In August 2018 the standards for fortification of foods were published in the Official Gazette of India. As per the notification a transition period of five months was given to the Food Business Operators (FBOs) to comply with the fortification regulations. The date for compliance was up to 1 January 2019 but FSSAI has received a large number of representations from FBOs about their inability to comply with the standards by this date.
The FBOs have stated that there is a huge difference between the required levels of fortification specified in the final notified standards as compared to those which are currently operationalized.
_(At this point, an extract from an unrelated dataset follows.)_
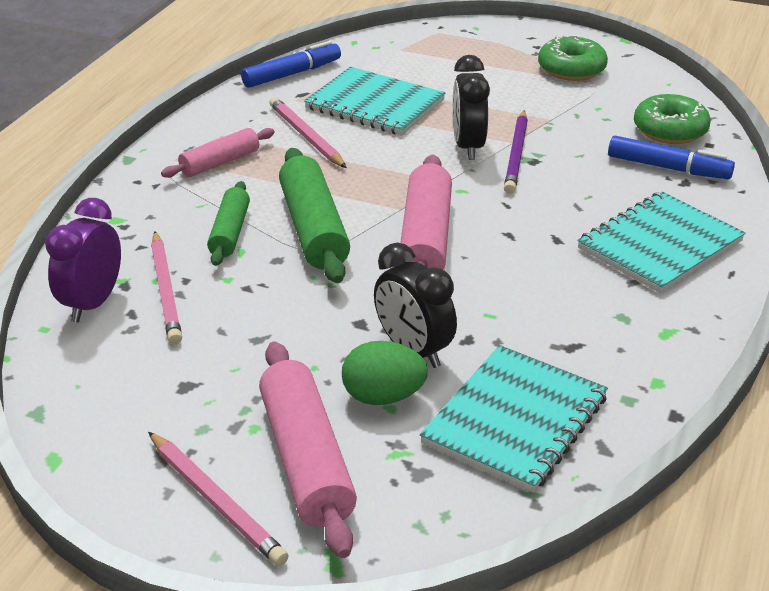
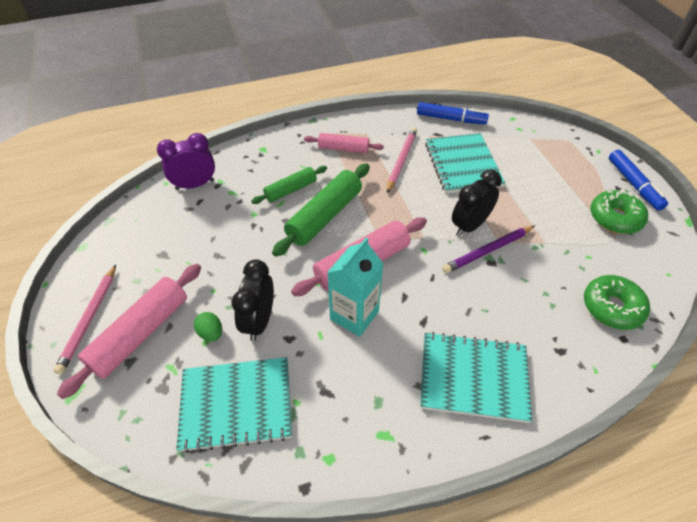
camera: 50 degrees right, 15 degrees up
(166, 290) = (225, 200): pink pencil -> none
(383, 397) = (211, 333): green egg -> green egg, size x0.64
(492, 278) = (354, 315): none -> turquoise carton
(668, 168) = (566, 332): blue marker -> blue marker (633, 184)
The industry has expressed their concern as compliance with the new standards, particularly about the fact that the new levels of fortification would require re-formulation of the premix. This would in turn also affect the labeling requirements.
Taking into consideration the concerns of the industry the FSSAI has decided to extend the timeline for the compliance of the Food Safety and Standards (Fortification of Foods) Regulations, 2018 for the further period of six months. The date for compliance has now been extended to 1 July 2019.
Benefits of Food Fortification
Food Fortification has a high benefit-to-cost ratio as cited by the Copenhagen Consensus which estimates that every 1 Rupee spent on fortification results in 9 Rupees in benefits to the economy. Even if the price of fortification is passed to the consumers the increase in price is approximately one of two percent, however, the health benefits are immense.
Nutrients are added to staple foods since they are widely consumed and this can improve the health of a large section of the population, all at once. The quantity of nutrients added is small and well under the Recommended Daily Allowances (RDA) and are well regulated as per prescribed standards for safe consumption. It is a cost-effective intervention and does not require any changes in eating patterns or food habits of people. It is a socio-culturally acceptable way to deliver nutrients to people. It does not alter the characteristics of the food like the taste, aroma or the texture of the food.
International and Indian scientific studies conducted on infants, children and women, which have demonstrated the efficacy and effectiveness of fortified rice in improving micronutrient status and lowering micronutrient deficiencies
Flour fortification with iron, folic acid, vitamin B12, vitamin A, and zinc help provide nutrients and is used as a strategy to prevent anemia in children.
Salt Fortification The efficacy of Double Fortified Salt (DFS) helps to reduce anemia and iron deficiency. According to scientific evidence providing 3.3 mg ferrous fumarate per kg of iodized salt led to significant improvements in hemoglobin, ferritin, soluble transferrin receptor and body iron among female Indian tea pickers in a period of nine months. DFS has been evaluated in the controlled trials in tribal communities and in residential schoolchildren in both urban and rural setting with positive impacts. The Ministry of Women and Child Development has directed the mandatory use of DFS in the ICDS and MDM national programs (2011). In terms of its reach, DFS can reach the most vulnerable children through MDM, ICDS (150-180million) and general population through open market channels. The cost that was a major barrier has been brought down and DFS is now available at Rs.7.5 to Rs.12 per kg.
Fortification of vanaspati with vitamin A has been obligatory in India since 1953. There is scientific evidence that during Indian cooking, the levels have been found to be stable. When oil was added to the mixture of rice, beans, and pulses for Indian feeding programs, around 93 percent of vitamin A was retained after 15 minutes and 90 percent after 30 minutes of cooking. Even with deep frying pakoras in vanaspati at 200º C, retention ranged from 71% after 5 minutes, to 41% after 15 minutes. The stability of Vitamin D is found to be similar to that of vitamin A as little or no loss is reported during processing or storage.
During the 1980s, the Department of Food, Government of India introduced a scheme of fortifying milk with vitamin A at 2000IU/L for toned/double toned milk to prevent night blindness. Consumption of fortified milk by children in India has shown encouraging results. Studies suggest that the intake not only increased mean serum Vitamin D levels but also morbidity rates were decreased (18 percent lower incidence of diarrhea, 26 percent lower incidence of pneumonia, 7 percent fewer days with high fever and 15 percent fewer days sick with severe illness). There is ample evidence from our country which shows that fortification of milk with Vitamin A and D is an effective and safe strategy to reduce related deficiency diseases.